Retailers such as Coldwater Creek, Chico’s, J. Jill and others all embarked on new store tears in the late Nineties in the midst of the housing boom where consumers had more disposable income than perhaps ever before. That overextension led to supply not being in synch with demand. Between 2014 and 2015, Coldwater Creek filed for bankruptcy along with Ashley Stewart and Loehmann’s. Chico’s did not file for bankruptcy yet closed 120 stores. J. Crew and Gap continued their struggles as well.
The Amazon Factor
And then there is Amazon — the arch nemesis of the traditional bricks-and-mortar retailer. Let’s look at a few numbers. First, market value in 2016 for top traditional retailers:
• Sears: $1.1 billion
• Nordstrom: $8.3 billion
• Target: $40.6 billion
By stark contrast, Amazon’s market value in 2016 was an astronomical $355 billion.
When examining apparel sales, consider that in 2012 sales at Macy’s were five-times greater than those of Amazon. In 2016, apparel sales at Macy’s were $22 billion while Amazon is expected to sell $30 billion in just apparel in 2017.
Adding further insult to injury is the convenience offered by Amazon — or any online retailer.

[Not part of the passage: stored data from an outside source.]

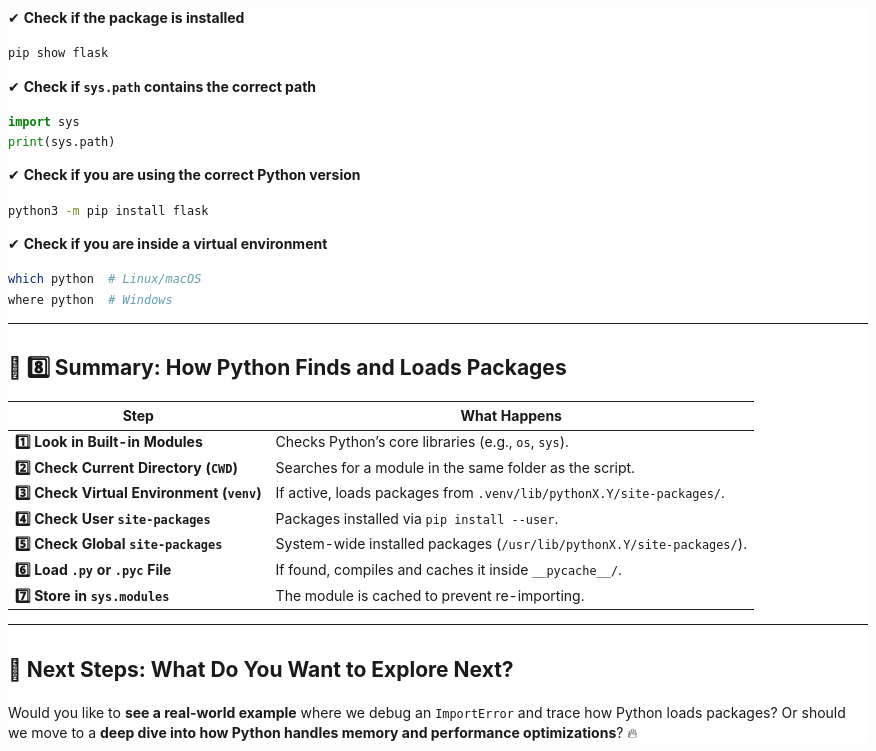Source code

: ✔ **Check if the package is installed**

```sh
pip show flask
```

✔ **Check if `sys.path` contains the correct path**

```python
import sys
print(sys.path)
```

✔ **Check if you are using the correct Python version**

```sh
python3 -m pip install flask
```

✔ **Check if you are inside a virtual environment**

```sh
which python  # Linux/macOS
where python  # Windows
```

---

## **📌 8️⃣ Summary: How Python Finds and Loads Packages**

| Step                                      | What Happens                                                          |
| ----------------------------------------- | --------------------------------------------------------------------- |
| **1️⃣ Look in Built-in Modules**           | Checks Python’s core libraries (e.g., `os`, `sys`).                   |
| **2️⃣ Check Current Directory (`CWD`)**    | Searches for a module in the same folder as the script.               |
| **3️⃣ Check Virtual Environment (`venv`)** | If active, loads packages from `.venv/lib/pythonX.Y/site-packages/`.  |
| **4️⃣ Check User `site-packages`**         | Packages installed via `pip install --user`.                          |
| **5️⃣ Check Global `site-packages`**       | System-wide installed packages (`/usr/lib/pythonX.Y/site-packages/`). |
| **6️⃣ Load `.py` or `.pyc` File**          | If found, compiles and caches it inside `__pycache__/`.               |
| **7️⃣ Store in `sys.modules`**             | The module is cached to prevent re-importing.                         |

---

## **🚀 Next Steps: What Do You Want to Explore Next?**

Would you like to **see a real-world example** where we debug an `ImportError` and trace how Python loads packages? Or should we move to a **deep dive into how Python handles memory and performance optimizations**? 🔥
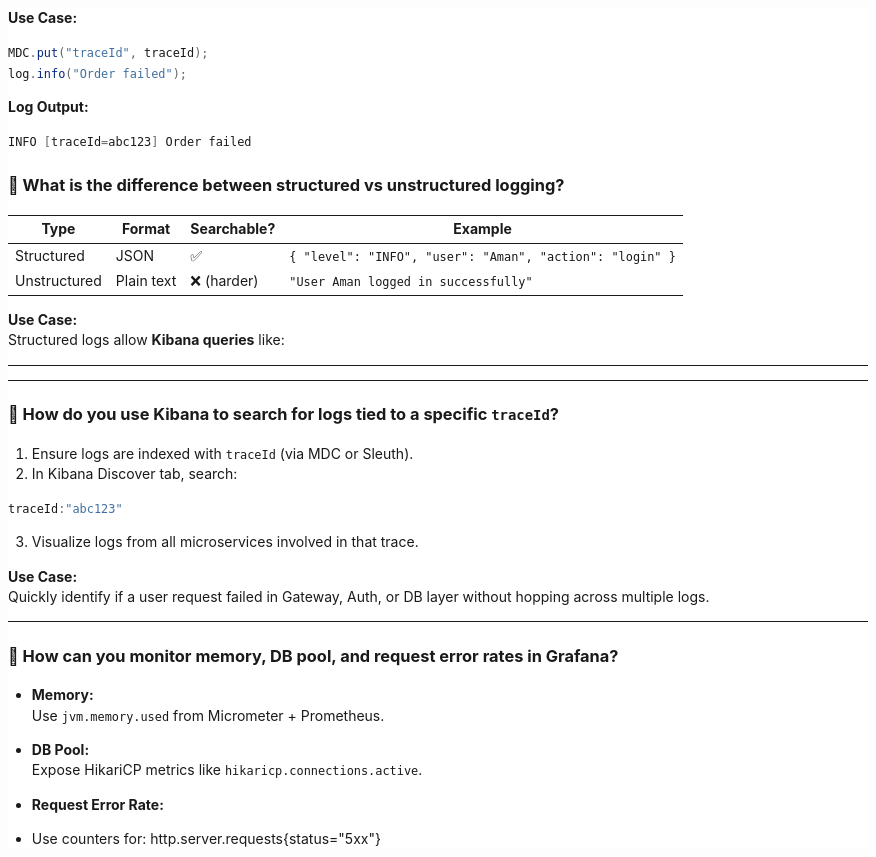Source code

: **Use Case:**
```java
MDC.put("traceId", traceId);
log.info("Order failed");
```

**Log Output:**
```java
INFO [traceId=abc123] Order failed
```

### 🔹 What is the difference between structured vs unstructured logging?

| Type         | Format     | Searchable? | Example                                                   |
|--------------|------------|-------------|-----------------------------------------------------------|
| Structured   | JSON       | ✅           | `{ "level": "INFO", "user": "Aman", "action": "login" }` |
| Unstructured | Plain text | ❌ (harder) | `"User Aman logged in successfully"`                      |

**Use Case:**  
Structured logs allow **Kibana queries** like:

---

---

### 🔹 How do you use Kibana to search for logs tied to a specific `traceId`?

1. Ensure logs are indexed with `traceId` (via MDC or Sleuth).
2. In Kibana Discover tab, search:
```java
traceId:"abc123"
```

3. Visualize logs from all microservices involved in that trace.

**Use Case:**  
Quickly identify if a user request failed in Gateway, Auth, or DB layer without hopping across multiple logs.

---

### 🔹 How can you monitor memory, DB pool, and request error rates in Grafana?

- **Memory:**  
Use `jvm.memory.used` from Micrometer + Prometheus.

- **DB Pool:**  
Expose HikariCP metrics like `hikaricp.connections.active`.

- **Request Error Rate:**  
- Use counters for: http.server.requests{status="5xx"}
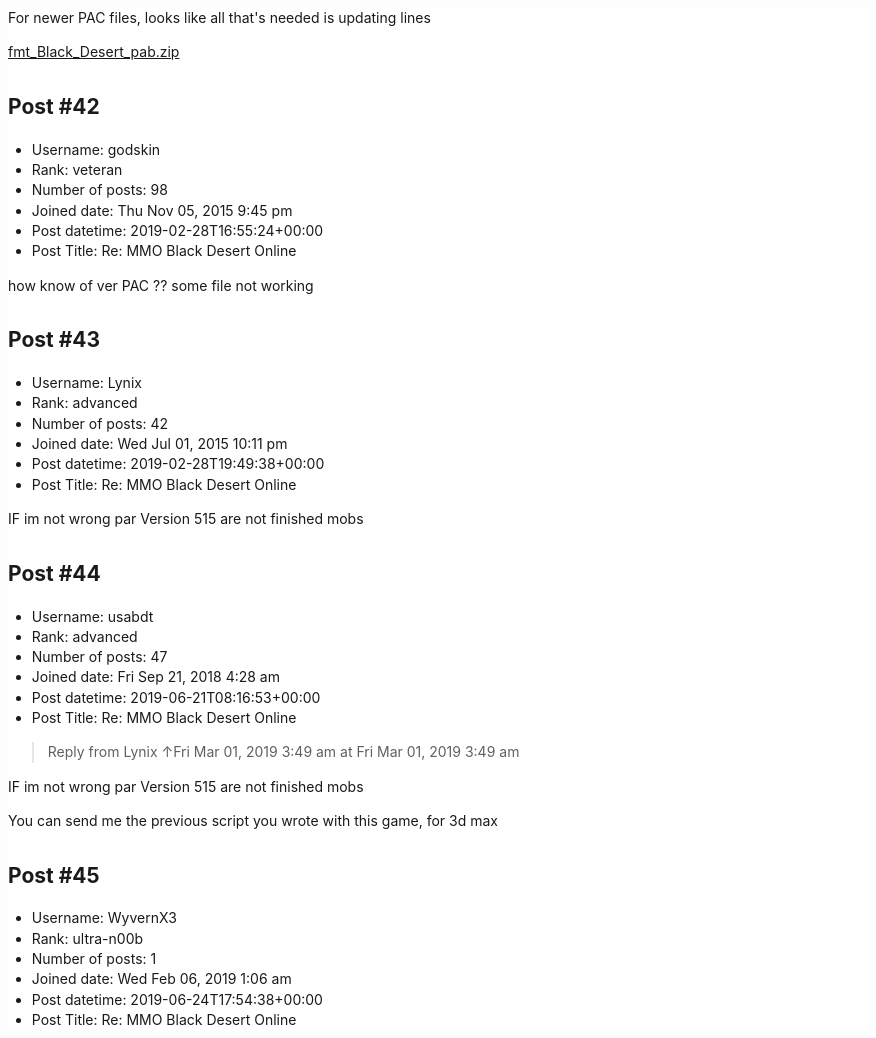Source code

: For newer PAC files, looks like all that's needed is updating lines

```

```


```

```

[fmt_Black_Desert_pab.zip](https://xentaxbackup.github.io/file/15814_fmt_Black_Desert_pab.zip)
## Post #42
- Username: godskin
- Rank: veteran
- Number of posts: 98
- Joined date: Thu Nov 05, 2015 9:45 pm
- Post datetime: 2019-02-28T16:55:24+00:00
- Post Title: Re: MMO Black Desert Online

how know of ver PAC ?? 
some file not working
## Post #43
- Username: Lynix
- Rank: advanced
- Number of posts: 42
- Joined date: Wed Jul 01, 2015 10:11 pm
- Post datetime: 2019-02-28T19:49:38+00:00
- Post Title: Re: MMO Black Desert Online

IF im not wrong par Version 515 are not finished mobs
## Post #44
- Username: usabdt
- Rank: advanced
- Number of posts: 47
- Joined date: Fri Sep 21, 2018 4:28 am
- Post datetime: 2019-06-21T08:16:53+00:00
- Post Title: Re: MMO Black Desert Online

> Reply from Lynix ↑Fri Mar 01, 2019 3:49 am at Fri Mar 01, 2019 3:49 am
>
> 
IF im not wrong par Version 515 are not finished mobs

You can send me the previous script you wrote with this game, for 3d max
## Post #45
- Username: WyvernX3
- Rank: ultra-n00b
- Number of posts: 1
- Joined date: Wed Feb 06, 2019 1:06 am
- Post datetime: 2019-06-24T17:54:38+00:00
- Post Title: Re: MMO Black Desert Online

Amazon is in beta for Prime Wardrobe, which allows Prime members to ship clothing and accessories to their home to try on for free. Members must choose at least three items to ship and they have seven days to choose the products they would like to keep. The consumer receives a 10 percent discount if he or she chooses to keep three or four items from the order and 20 percent for keeping five or more. Basically, keep what you want and send back what you don’t — all from the comfort of your home (or wherever).

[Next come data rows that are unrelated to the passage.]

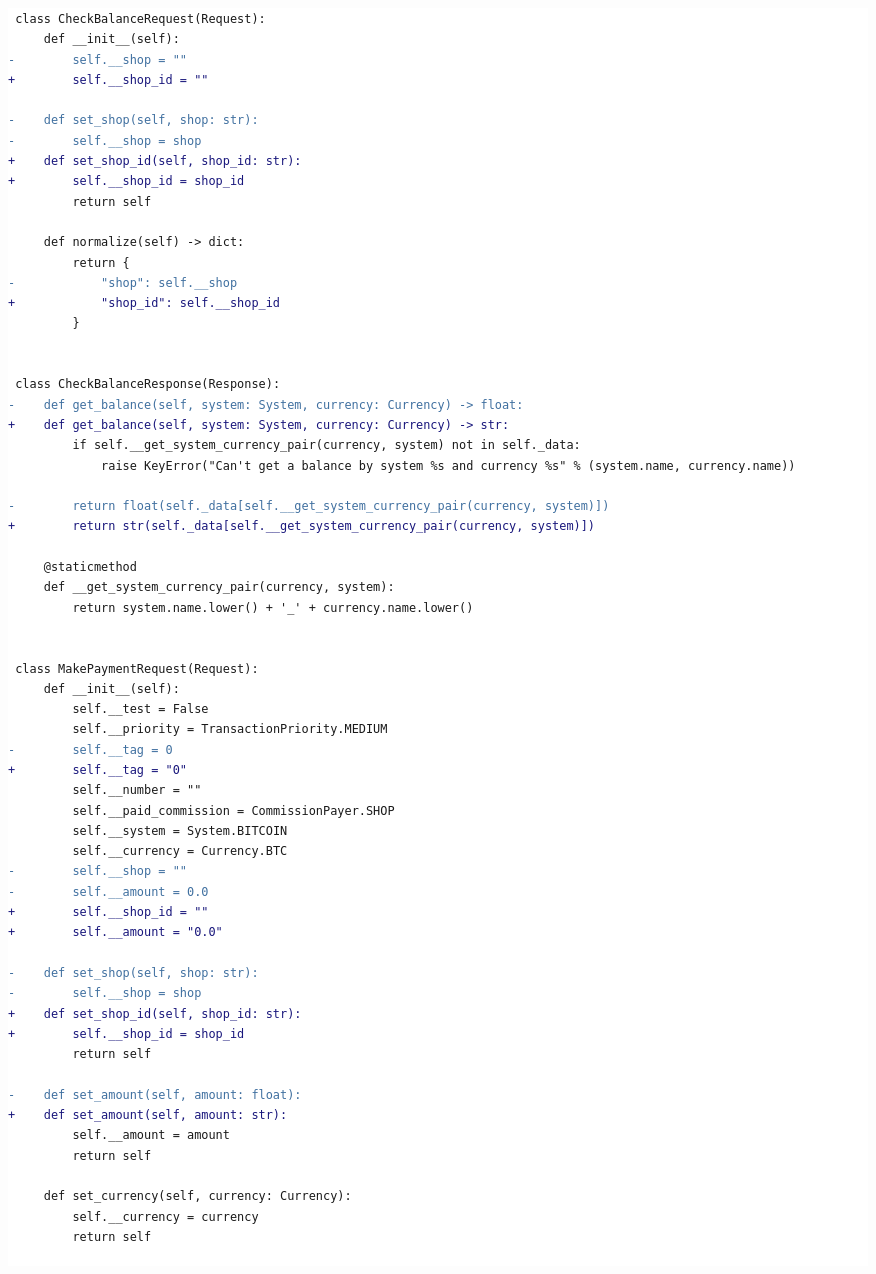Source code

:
 ```diff
 class CheckBalanceRequest(Request):
     def __init__(self):
-        self.__shop = ""
+        self.__shop_id = ""
 
-    def set_shop(self, shop: str):
-        self.__shop = shop
+    def set_shop_id(self, shop_id: str):
+        self.__shop_id = shop_id
         return self
 
     def normalize(self) -> dict:
         return {
-            "shop": self.__shop
+            "shop_id": self.__shop_id
         }
 
 
 class CheckBalanceResponse(Response):
-    def get_balance(self, system: System, currency: Currency) -> float:
+    def get_balance(self, system: System, currency: Currency) -> str:
         if self.__get_system_currency_pair(currency, system) not in self._data:
             raise KeyError("Can't get a balance by system %s and currency %s" % (system.name, currency.name))
 
-        return float(self._data[self.__get_system_currency_pair(currency, system)])
+        return str(self._data[self.__get_system_currency_pair(currency, system)])
 
     @staticmethod
     def __get_system_currency_pair(currency, system):
         return system.name.lower() + '_' + currency.name.lower()
 
 
 class MakePaymentRequest(Request):
     def __init__(self):
         self.__test = False
         self.__priority = TransactionPriority.MEDIUM
-        self.__tag = 0
+        self.__tag = "0"
         self.__number = ""
         self.__paid_commission = CommissionPayer.SHOP
         self.__system = System.BITCOIN
         self.__currency = Currency.BTC
-        self.__shop = ""
-        self.__amount = 0.0
+        self.__shop_id = ""
+        self.__amount = "0.0"
 
-    def set_shop(self, shop: str):
-        self.__shop = shop
+    def set_shop_id(self, shop_id: str):
+        self.__shop_id = shop_id
         return self
 
-    def set_amount(self, amount: float):
+    def set_amount(self, amount: str):
         self.__amount = amount
         return self
 
     def set_currency(self, currency: Currency):
         self.__currency = currency
         return self
 
```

My, how times have changed — not just for traditional “bricks-and-mortar” retailers but also for malls and landlords. Malls are seeing their vacancy rates increasing as their tenants experience declining sales. One-time stalwart anchors such as Sears, Macy’s and J.C. Penney are closing locations across the country, causing the retailers left in the wake of the store closures to invoke co-tenancy clause violations which result in yet even lower revenue for the mall.

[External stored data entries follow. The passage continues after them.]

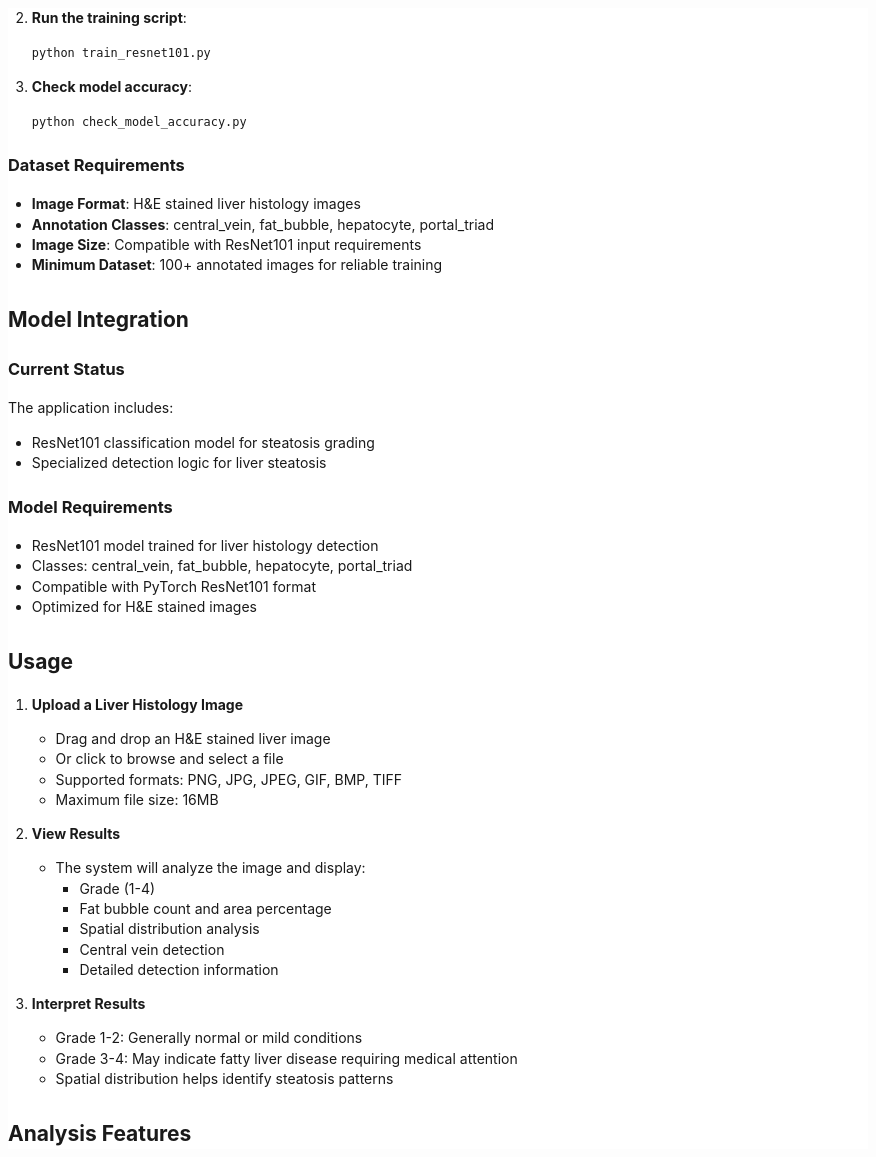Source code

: 2. **Run the training script**:
   ```bash
   python train_resnet101.py
   ```

3. **Check model accuracy**:
   ```bash
   python check_model_accuracy.py
   ```

### Dataset Requirements

- **Image Format**: H&E stained liver histology images
- **Annotation Classes**: central_vein, fat_bubble, hepatocyte, portal_triad
- **Image Size**: Compatible with ResNet101 input requirements
- **Minimum Dataset**: 100+ annotated images for reliable training

## Model Integration

### Current Status
The application includes:
- ResNet101 classification model for steatosis grading
- Specialized detection logic for liver steatosis

### Model Requirements
- ResNet101 model trained for liver histology detection
- Classes: central_vein, fat_bubble, hepatocyte, portal_triad
- Compatible with PyTorch ResNet101 format
- Optimized for H&E stained images

## Usage

1. **Upload a Liver Histology Image**
   - Drag and drop an H&E stained liver image
   - Or click to browse and select a file
   - Supported formats: PNG, JPG, JPEG, GIF, BMP, TIFF
   - Maximum file size: 16MB

2. **View Results**
   - The system will analyze the image and display:
     - Grade (1-4)
     - Fat bubble count and area percentage
     - Spatial distribution analysis
     - Central vein detection
     - Detailed detection information

3. **Interpret Results**
   - Grade 1-2: Generally normal or mild conditions
   - Grade 3-4: May indicate fatty liver disease requiring medical attention
   - Spatial distribution helps identify steatosis patterns

## Analysis Features
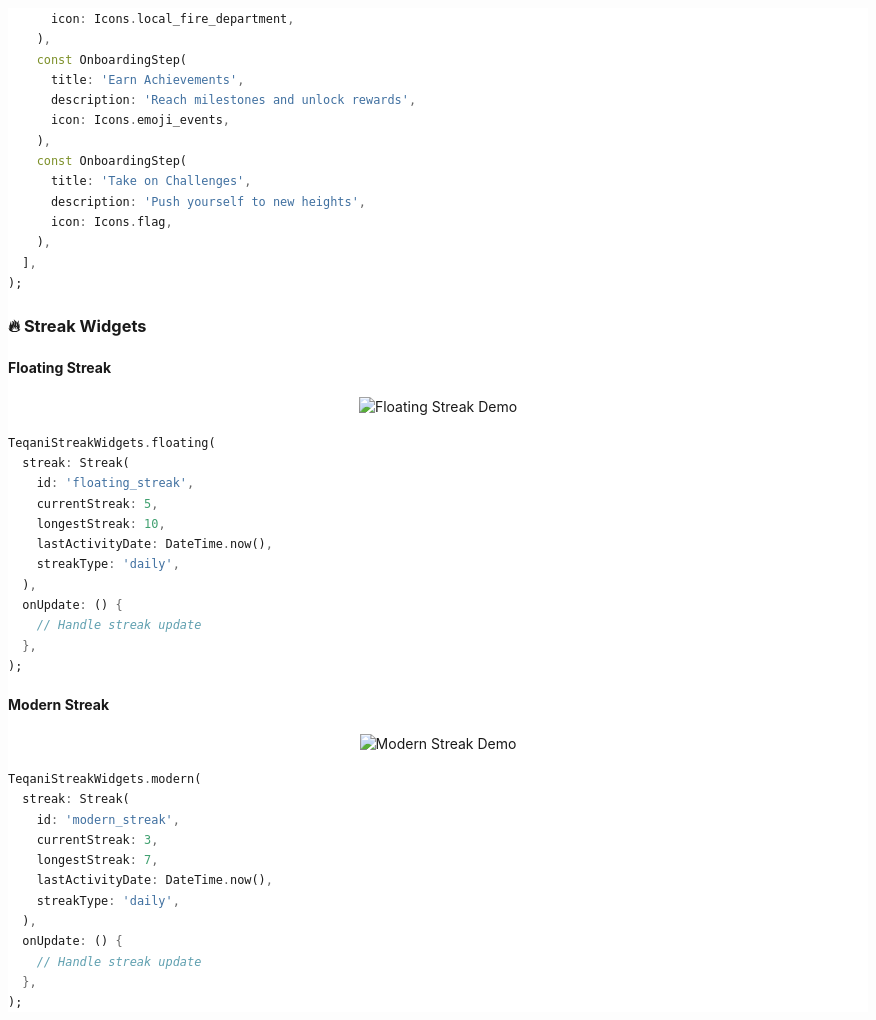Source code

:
 ```dart
      icon: Icons.local_fire_department,
    ),
    const OnboardingStep(
      title: 'Earn Achievements',
      description: 'Reach milestones and unlock rewards',
      icon: Icons.emoji_events,
    ),
    const OnboardingStep(
      title: 'Take on Challenges',
      description: 'Push yourself to new heights',
      icon: Icons.flag,
    ),
  ],
);
```

### 🔥 Streak Widgets

#### Floating Streak
<p align="center">
  <img src="https://s6.gifyu.com/images/bp2yc.gif" alt="Floating Streak Demo" width="300">
</p>

```dart
TeqaniStreakWidgets.floating(
  streak: Streak(
    id: 'floating_streak',
    currentStreak: 5,
    longestStreak: 10,
    lastActivityDate: DateTime.now(),
    streakType: 'daily',
  ),
  onUpdate: () {
    // Handle streak update
  },
);
```

#### Modern Streak
<p align="center">
  <img src="https://s6.gifyu.com/images/bp2yQ.gif" alt="Modern Streak Demo" width="300">
</p>

```dart
TeqaniStreakWidgets.modern(
  streak: Streak(
    id: 'modern_streak',
    currentStreak: 3,
    longestStreak: 7,
    lastActivityDate: DateTime.now(),
    streakType: 'daily',
  ),
  onUpdate: () {
    // Handle streak update
  },
);
```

The New Retail Reality: Don’t Think “Retail”
Sophisticated landlords know they can no longer operate as they have in the past. Philosophically, the thought of centers offering traditional retail fare needs to be replaced with the idea of offering consumer experiences. One area is in quasi-medical and office. Fairlane mall in Dearborn, Mich., has seen hundreds of Ford Motor Co. professionals move in to repurposed retail space in recent months. Significant capital is needed to accomplish such a feat. Several retail projects are considering razing a portion of a struggling center and developing multifamily housing in markets lacking an abundance of apartments. Still others have adapted space to into a wide-range of medical facilities.
Along similar lines, trendy gyms are proving beneficial to landlords via newer concepts such as Orangetheory Fitness, the Barre Code and Dailey Method. Swim schools are also assisting by driving traffic and spurring contiguous sales to retailers and restaurants.
For the traditional retail concepts, staying afloat remains realizing a value proposition — both for their customers and themselves. For landlords, it has never been more vital to really understand their tenants’ business and sales realities and to strike an appropriate balance between playing hardball and working toward long-term, equitable solutions.
Final Thoughts at Checkout
The retail market remains extremely fluid with new realities changing our perceptions every day. Some still cling to time-worn concepts but most know we have passed the point of no return. Today, it is about moving forward with savvy, vision, creativity and a resolve to give consumers what they want, albeit in a different, integrated way.
For retail, the phrase: “Adapt or Die” has never, ever been more apropos.